I'm running a Spark job on my DSE 6.8.0 cluster, and when I do a certain `regexp_replace`, it returns the error `Invalid request, too many continuous paging sessions are already running: 60`
val punctuation = """!"#$%&\'()*+,-./:;<=>?@[\]^_\{|\}\~""" val descNoPunct = df.withColumn("desc_no_punct", regexp_replace($"description", punctuation, ""))
(The `description` column is TEXT type in Cassandra)
Here is more of the error message, in case it's helpful:
org.apache.spark.SparkException: Job aborted due to stage failure: Task 0 in stage 21.0 failed 10 times, most recent failure: Lost task 0.9 in stage 21.0 (TID 174, 127.0.0.1, executor 2): java.io.IOException: Exception during execution of SELECT "episode_guid", "description" FROM "podcast_analysis_tool"."episodes_by_podcast" WHERE token("podcast_api", "podcast_api_id") > ? ALLOW FILTERING: Invalid request, too many continuous paging sessions are already running: 60 at com.datastax.spark.connector.rdd.CassandraTableScanRDD.com$datastax$spark$connector$rdd$CassandraTableScanRDD$$fetchTokenRange(CassandraTableScanRDD.scala:349) at com.datastax.spark.connector.rdd.CassandraTableScanRDD$$anonfun$17.apply(CassandraTableScanRDD.scala:366) at com.datastax.spark.connector.rdd.CassandraTableScanRDD$$anonfun$17.apply(CassandraTableScanRDD.scala:366) ...

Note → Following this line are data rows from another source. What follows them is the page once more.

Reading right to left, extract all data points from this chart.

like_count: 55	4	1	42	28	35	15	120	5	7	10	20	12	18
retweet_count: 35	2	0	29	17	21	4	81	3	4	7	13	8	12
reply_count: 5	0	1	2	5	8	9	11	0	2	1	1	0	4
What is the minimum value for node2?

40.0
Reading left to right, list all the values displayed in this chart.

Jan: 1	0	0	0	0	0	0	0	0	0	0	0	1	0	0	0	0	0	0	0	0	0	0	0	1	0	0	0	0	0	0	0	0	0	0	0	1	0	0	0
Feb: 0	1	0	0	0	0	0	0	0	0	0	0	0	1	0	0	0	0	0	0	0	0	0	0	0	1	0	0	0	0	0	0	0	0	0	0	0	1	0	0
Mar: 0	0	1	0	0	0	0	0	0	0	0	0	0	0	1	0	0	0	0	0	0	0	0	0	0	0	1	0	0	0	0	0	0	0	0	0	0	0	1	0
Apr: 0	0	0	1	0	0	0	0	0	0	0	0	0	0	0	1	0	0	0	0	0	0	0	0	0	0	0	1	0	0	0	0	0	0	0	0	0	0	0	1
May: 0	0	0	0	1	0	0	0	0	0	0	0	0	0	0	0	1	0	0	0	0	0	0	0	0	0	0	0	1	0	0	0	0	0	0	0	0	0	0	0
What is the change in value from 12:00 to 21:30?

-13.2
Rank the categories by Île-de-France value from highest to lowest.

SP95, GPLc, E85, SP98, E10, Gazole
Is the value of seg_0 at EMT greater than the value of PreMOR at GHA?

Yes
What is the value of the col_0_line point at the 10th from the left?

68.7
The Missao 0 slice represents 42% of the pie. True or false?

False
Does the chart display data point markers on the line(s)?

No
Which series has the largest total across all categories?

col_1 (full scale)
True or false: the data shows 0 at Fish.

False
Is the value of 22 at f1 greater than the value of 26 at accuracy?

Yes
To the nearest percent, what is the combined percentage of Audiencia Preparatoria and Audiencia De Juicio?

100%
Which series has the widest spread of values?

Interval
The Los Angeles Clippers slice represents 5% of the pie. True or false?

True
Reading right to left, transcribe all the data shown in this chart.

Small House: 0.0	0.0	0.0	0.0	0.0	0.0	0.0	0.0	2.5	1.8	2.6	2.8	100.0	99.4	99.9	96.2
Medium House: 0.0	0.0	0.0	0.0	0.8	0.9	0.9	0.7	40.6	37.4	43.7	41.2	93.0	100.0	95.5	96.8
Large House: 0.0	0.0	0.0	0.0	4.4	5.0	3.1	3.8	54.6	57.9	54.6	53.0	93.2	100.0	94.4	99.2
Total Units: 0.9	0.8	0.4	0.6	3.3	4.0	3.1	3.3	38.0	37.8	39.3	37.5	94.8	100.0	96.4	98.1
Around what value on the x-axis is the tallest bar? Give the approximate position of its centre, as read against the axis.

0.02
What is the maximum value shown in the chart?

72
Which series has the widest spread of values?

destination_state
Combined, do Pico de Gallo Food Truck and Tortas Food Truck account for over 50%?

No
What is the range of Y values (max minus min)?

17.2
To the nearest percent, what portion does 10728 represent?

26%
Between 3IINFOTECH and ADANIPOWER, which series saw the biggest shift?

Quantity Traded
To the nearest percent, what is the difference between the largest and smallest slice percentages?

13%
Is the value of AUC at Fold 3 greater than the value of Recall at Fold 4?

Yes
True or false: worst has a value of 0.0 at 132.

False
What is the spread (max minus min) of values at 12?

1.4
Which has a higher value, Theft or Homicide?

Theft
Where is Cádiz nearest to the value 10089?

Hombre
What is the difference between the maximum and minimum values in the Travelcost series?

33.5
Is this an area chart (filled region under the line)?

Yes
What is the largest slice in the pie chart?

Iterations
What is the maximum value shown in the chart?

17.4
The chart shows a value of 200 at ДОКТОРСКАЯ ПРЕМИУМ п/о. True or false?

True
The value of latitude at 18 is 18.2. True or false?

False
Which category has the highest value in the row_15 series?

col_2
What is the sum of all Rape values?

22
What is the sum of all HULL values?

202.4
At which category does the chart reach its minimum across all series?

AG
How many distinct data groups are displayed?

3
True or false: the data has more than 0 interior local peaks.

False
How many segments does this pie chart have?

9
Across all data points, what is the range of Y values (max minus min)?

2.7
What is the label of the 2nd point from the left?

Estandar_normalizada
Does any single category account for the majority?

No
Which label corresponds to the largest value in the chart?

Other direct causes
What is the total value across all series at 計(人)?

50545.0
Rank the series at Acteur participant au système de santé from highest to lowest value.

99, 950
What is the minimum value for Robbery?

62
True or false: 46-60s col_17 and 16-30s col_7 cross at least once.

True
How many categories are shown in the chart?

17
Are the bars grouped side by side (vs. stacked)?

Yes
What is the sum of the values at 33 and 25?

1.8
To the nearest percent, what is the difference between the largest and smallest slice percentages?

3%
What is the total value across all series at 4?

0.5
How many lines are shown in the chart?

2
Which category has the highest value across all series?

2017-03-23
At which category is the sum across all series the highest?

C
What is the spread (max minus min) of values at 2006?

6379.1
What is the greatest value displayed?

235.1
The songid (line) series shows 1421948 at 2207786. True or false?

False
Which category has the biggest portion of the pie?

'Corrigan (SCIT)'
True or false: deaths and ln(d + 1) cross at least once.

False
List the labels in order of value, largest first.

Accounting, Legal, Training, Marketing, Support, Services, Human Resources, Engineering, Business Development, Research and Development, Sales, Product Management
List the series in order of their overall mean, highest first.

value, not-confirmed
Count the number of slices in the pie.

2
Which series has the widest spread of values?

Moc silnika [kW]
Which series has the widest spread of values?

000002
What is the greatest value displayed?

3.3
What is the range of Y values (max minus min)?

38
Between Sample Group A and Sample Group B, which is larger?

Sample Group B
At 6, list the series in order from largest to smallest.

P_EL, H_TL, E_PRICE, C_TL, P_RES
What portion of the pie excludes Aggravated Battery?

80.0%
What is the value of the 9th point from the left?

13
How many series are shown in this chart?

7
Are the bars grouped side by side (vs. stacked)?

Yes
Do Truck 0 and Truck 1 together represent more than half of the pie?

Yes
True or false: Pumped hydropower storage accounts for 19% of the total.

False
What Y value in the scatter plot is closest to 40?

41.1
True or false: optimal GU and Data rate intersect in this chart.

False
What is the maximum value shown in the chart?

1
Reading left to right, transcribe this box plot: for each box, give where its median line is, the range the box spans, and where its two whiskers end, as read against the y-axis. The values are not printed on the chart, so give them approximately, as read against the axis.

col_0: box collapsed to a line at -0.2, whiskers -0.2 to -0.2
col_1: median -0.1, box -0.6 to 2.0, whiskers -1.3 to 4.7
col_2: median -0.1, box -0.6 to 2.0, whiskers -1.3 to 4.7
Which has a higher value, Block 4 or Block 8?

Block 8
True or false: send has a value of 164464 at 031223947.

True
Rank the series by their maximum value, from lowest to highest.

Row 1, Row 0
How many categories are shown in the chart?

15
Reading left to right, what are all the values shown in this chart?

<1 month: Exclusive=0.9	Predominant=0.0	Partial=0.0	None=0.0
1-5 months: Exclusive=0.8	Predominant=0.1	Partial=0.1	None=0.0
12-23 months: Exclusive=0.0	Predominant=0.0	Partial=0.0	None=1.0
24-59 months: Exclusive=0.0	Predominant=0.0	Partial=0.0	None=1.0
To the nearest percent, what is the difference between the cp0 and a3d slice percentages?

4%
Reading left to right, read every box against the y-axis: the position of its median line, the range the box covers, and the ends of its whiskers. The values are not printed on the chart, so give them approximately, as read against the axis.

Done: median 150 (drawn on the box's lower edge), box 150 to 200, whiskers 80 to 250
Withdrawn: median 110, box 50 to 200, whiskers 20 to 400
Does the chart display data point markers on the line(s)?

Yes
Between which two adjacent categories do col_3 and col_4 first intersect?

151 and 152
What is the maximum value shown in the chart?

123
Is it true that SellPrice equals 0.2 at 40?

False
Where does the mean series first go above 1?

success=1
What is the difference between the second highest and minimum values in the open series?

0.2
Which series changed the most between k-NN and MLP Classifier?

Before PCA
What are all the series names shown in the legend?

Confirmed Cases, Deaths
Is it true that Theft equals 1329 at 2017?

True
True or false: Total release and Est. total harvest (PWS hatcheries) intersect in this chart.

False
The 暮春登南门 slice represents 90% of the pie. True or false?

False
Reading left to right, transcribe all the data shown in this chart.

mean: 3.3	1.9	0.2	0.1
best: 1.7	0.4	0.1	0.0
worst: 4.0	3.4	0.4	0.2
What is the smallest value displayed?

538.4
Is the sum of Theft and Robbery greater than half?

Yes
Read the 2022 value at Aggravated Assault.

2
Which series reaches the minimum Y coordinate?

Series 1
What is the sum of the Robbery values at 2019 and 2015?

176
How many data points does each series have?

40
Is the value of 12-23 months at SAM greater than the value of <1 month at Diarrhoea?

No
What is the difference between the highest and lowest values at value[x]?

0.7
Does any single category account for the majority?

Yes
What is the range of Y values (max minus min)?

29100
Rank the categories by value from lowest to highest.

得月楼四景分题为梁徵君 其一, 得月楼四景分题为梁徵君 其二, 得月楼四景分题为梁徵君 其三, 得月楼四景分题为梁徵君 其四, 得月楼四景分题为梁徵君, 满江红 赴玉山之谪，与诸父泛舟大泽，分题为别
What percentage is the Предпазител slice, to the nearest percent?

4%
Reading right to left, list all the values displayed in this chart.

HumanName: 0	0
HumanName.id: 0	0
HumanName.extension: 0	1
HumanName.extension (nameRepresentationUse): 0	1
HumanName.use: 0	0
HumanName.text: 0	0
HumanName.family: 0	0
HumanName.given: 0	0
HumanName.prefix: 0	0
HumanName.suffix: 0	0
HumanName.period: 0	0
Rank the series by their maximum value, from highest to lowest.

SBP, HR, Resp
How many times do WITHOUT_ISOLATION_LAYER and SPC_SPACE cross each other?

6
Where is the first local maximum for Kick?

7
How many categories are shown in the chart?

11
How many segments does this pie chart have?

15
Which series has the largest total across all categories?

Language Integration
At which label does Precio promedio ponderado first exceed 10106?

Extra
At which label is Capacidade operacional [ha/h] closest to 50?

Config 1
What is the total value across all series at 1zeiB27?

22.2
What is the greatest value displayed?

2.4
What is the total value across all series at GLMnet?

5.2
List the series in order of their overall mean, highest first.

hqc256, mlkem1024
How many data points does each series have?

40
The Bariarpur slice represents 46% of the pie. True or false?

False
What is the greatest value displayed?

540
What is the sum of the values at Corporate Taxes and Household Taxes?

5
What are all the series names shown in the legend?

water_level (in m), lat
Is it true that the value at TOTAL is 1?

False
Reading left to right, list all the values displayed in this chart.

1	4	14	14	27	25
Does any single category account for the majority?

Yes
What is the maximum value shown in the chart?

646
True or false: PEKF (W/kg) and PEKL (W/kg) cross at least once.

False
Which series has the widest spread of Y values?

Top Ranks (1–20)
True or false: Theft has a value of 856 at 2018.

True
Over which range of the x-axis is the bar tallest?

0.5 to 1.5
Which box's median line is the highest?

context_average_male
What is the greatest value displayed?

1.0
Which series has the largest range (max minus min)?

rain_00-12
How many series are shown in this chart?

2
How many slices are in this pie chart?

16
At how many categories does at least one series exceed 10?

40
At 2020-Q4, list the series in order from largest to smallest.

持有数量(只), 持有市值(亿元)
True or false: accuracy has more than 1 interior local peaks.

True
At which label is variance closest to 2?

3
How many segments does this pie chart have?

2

I could give more of my code if it's helpful, but actually my guess is that it's happening because I'm just running this code too many times in a row, without doing any `LIMIT` on it.
I have three related questions:
- Is there a way to check how many continuous paging sessions are currently running at a given moment?
- Are there up to date docs on continuous paging? (Google searches tend to mostly show this blog post, but it's from three years ago and refers to DSE 5.0, and some points seem to be out of date)
- Is there a way in Spark to just tell it to wait rather than adding more continuous paging sessions?